At this time, Paris was maybe the most cosmopolitan place in the world with american, japanese and other people from all around the globe.
We all know Josephine Beker, Hemingway...
It was also full of slum, housing condition were very bad.

Paris in 1950's was surrounded by shanty towns, mostly populated by immigrant from southern europe, northern africa and rural France.

Multicultural Paris is nothing...
Sure Paris of today is far more diverse than it was in 1930's or 1950's.


Barbes is far cleaner than it was 70 or 50 years ago.


Some other pics of Paris (yah I know I never show monuments )









YouTube - Islamic, Muslim Demographics (ABSOLUTELY SHOCKING).
 
Old 06-06-2009, 05:50 PM
 
246 posts, read 759,021 times
Reputation: 157
Not only does it have strong ties, it's SF and SJ are only 40 miles apart, with a continuous urban area between them.

Quote:
Originally Posted by grapico View Post
OK no worries, I was getting SF/Oak information the first hand. Even though I personally would never want to make that SJ/SF commute, I know it has very strong ties to SF and the region.
 
Old 06-07-2009, 10:45 AM
 
938 posts, read 4,093,978 times
Reputation: 783
Quote:
Originally Posted by K.O.N.Y View Post
Im still not seeing the leaps and bounds. Those pics make paris look like an average city. With no buildings over 20 feet
That doesn't mean anything. Berlin, Paris, Buenos Aires, Montreal, etc lack the huge skyscraper districts found in many American cities, but on the contrary, how many of those cities rival their city/streetscapes, urban cohesion, nightlife, walking and transit culture, cafe culture, etc. I don't know about you, but I'd rather have a human-scaled Berlin than a sprawly, traffic-marred Atlanta.

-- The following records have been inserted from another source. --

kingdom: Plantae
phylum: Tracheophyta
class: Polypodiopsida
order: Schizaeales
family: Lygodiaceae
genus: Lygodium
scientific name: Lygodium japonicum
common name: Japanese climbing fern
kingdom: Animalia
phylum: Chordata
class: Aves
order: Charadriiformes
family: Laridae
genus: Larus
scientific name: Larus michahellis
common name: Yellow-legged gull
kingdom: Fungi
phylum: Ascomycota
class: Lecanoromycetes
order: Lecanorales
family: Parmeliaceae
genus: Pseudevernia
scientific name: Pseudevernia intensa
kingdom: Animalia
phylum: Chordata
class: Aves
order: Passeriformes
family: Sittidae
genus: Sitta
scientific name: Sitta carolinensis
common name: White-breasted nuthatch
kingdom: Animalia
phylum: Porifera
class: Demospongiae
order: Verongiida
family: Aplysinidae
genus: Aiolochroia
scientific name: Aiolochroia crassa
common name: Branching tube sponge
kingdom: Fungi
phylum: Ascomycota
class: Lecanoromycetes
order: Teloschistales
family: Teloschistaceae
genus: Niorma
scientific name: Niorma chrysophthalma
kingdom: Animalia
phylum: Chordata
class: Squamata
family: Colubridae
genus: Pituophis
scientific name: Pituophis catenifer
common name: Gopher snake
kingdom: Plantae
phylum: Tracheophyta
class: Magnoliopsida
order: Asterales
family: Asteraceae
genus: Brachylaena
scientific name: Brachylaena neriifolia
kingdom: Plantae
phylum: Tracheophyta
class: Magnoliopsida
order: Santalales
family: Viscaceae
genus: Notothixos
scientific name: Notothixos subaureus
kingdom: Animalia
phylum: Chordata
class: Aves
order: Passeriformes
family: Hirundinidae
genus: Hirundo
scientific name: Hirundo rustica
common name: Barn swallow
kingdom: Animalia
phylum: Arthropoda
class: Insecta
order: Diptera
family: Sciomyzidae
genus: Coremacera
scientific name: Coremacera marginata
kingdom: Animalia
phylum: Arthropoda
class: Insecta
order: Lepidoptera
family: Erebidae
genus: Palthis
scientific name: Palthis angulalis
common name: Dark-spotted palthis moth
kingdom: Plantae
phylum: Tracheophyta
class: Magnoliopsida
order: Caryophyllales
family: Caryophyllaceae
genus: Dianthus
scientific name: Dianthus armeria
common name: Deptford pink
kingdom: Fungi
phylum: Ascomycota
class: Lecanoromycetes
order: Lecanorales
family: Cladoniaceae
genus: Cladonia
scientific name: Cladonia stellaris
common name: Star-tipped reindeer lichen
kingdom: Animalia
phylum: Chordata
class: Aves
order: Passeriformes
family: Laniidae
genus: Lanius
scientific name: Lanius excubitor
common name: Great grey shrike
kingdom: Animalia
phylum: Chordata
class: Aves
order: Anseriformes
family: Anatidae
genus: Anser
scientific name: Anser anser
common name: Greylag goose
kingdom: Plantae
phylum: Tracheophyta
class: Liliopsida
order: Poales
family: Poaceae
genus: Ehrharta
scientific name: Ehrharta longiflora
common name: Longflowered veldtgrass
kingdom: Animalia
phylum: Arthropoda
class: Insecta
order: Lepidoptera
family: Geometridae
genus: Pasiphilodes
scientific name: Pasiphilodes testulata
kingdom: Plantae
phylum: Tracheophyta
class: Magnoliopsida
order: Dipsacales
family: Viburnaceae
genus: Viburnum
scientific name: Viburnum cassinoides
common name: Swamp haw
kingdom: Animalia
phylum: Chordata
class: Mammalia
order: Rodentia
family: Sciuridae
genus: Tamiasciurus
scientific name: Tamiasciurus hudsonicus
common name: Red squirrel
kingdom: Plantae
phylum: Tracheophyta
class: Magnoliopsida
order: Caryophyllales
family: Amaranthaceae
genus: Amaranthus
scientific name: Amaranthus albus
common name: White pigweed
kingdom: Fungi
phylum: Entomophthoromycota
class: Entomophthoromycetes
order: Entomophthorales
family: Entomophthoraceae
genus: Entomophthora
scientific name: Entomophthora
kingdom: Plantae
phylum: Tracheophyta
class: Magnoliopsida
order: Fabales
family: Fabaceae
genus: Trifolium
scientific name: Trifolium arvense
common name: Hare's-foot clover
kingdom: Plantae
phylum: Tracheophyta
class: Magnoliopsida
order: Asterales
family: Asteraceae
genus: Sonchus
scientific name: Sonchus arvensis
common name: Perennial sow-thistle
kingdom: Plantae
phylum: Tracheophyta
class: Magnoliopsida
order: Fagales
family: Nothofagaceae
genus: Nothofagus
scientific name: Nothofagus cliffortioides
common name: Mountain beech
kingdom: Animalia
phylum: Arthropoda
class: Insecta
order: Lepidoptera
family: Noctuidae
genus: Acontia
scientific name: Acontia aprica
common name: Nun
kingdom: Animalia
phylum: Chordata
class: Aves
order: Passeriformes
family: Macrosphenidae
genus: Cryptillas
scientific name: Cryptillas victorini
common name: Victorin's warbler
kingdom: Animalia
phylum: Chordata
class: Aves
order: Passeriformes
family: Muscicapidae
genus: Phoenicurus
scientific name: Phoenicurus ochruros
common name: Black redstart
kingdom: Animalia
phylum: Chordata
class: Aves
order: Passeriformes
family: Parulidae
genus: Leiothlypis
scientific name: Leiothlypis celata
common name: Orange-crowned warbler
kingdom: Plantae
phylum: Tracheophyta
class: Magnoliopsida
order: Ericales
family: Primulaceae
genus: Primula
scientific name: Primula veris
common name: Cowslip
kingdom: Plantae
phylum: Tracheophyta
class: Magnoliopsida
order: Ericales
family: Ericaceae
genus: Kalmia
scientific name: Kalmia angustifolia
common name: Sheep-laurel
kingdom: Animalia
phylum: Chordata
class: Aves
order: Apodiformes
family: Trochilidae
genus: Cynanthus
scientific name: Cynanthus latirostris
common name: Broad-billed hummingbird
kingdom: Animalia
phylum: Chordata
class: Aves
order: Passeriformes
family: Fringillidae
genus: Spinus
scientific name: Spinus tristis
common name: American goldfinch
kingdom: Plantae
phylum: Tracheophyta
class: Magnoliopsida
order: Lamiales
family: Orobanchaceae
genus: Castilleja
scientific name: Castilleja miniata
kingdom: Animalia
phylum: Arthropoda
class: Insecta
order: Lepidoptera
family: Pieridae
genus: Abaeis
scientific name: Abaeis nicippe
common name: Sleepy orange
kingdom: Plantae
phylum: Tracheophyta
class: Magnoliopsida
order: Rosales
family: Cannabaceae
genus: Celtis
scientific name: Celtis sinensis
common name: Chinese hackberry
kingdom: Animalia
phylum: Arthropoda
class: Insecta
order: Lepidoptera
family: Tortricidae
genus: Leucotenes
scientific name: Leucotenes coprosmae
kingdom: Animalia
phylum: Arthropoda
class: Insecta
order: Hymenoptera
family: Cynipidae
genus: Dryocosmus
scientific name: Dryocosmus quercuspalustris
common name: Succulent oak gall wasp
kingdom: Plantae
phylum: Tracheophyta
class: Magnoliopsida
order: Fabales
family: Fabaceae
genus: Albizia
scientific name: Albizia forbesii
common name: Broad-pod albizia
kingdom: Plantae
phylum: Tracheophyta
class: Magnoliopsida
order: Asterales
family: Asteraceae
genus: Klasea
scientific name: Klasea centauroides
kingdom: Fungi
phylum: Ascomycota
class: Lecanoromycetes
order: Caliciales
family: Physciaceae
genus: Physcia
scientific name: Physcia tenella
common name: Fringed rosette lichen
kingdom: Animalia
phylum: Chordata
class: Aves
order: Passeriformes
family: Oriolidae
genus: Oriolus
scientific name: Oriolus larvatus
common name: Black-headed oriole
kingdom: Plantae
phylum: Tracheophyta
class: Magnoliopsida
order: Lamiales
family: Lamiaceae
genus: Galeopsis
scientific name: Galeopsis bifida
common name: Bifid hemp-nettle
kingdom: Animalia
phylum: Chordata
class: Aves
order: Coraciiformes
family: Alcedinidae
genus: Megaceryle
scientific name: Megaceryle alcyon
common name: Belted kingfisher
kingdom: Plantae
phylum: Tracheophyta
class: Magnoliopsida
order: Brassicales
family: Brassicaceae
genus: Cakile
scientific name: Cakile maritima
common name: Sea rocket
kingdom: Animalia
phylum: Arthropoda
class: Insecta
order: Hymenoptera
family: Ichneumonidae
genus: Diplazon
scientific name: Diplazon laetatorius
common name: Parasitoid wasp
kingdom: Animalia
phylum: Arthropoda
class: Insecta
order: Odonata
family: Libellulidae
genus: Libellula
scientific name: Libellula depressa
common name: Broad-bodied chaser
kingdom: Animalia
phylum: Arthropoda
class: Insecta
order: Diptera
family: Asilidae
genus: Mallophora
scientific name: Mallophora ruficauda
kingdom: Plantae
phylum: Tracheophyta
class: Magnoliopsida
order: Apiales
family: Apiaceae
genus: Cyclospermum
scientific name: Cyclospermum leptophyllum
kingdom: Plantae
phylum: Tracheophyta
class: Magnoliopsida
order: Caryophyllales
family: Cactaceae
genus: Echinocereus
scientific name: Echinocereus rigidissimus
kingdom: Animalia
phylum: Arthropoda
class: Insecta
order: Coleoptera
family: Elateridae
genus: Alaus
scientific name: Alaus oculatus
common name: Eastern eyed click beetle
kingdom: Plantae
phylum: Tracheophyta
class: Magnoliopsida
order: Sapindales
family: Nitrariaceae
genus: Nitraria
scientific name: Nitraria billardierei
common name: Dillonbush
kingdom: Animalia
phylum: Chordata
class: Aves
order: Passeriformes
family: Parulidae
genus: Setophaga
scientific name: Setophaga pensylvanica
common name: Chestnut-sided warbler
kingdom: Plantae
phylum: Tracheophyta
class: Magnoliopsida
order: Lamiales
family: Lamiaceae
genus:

I mean, look at Portland. Portland blows many cities larger than it out of the water when it comes to urbanism, night life, livability, etc. Skyscrapers, many of them which are monolithic structures devoid of life after 5pm, don't dictate what is or isn't a city.
 
Old 06-07-2009, 12:22 PM
 
Location: Atlanta
7,731 posts, read 14,364,203 times
Reputation: 2774
Quote:
Originally Posted by King0fthehill View Post
That doesn't mean anything. Berlin, Paris, Buenos Aires, Montreal, etc lack the huge skyscraper districts found in many American cities, but on the contrary, how many of those cities rival their city/streetscapes, urban cohesion, nightlife, walking and transit culture, cafe culture, etc. I don't know about you, but I'd rather have a human-scaled Berlin than a sprawly, traffic-marred Atlanta.

I mean, look at Portland. Portland blows many cities larger than it out of the water when it comes to urbanism, night life, livability, etc. Skyscrapers, many of them which are monolithic structures devoid of life after 5pm, don't dictate what is or isn't a city.
Oh, but Paris DOES have a huge skyscraper district in La Defense.

And, perhaps you should visit Atlanta before you mindlessly repeat what others here say. You may be surprised.
 
Old 06-07-2009, 03:14 PM
 
938 posts, read 4,093,978 times
Reputation: 783
I never said it didn't. They have that, but its not in the city limits proper, and its contained to one area. All of those cities have them, but they are supplanted by vibrant, human-scaled neighborhoods that are teeming and buzzing with activity and traffic.

And, uh..I have indeed been to Atlanta. I don't know about everything other said, but there is definitely some truth to some of it; the traffic and sprawl are both hellish and nightmarish. Nothing sheepish about that statement.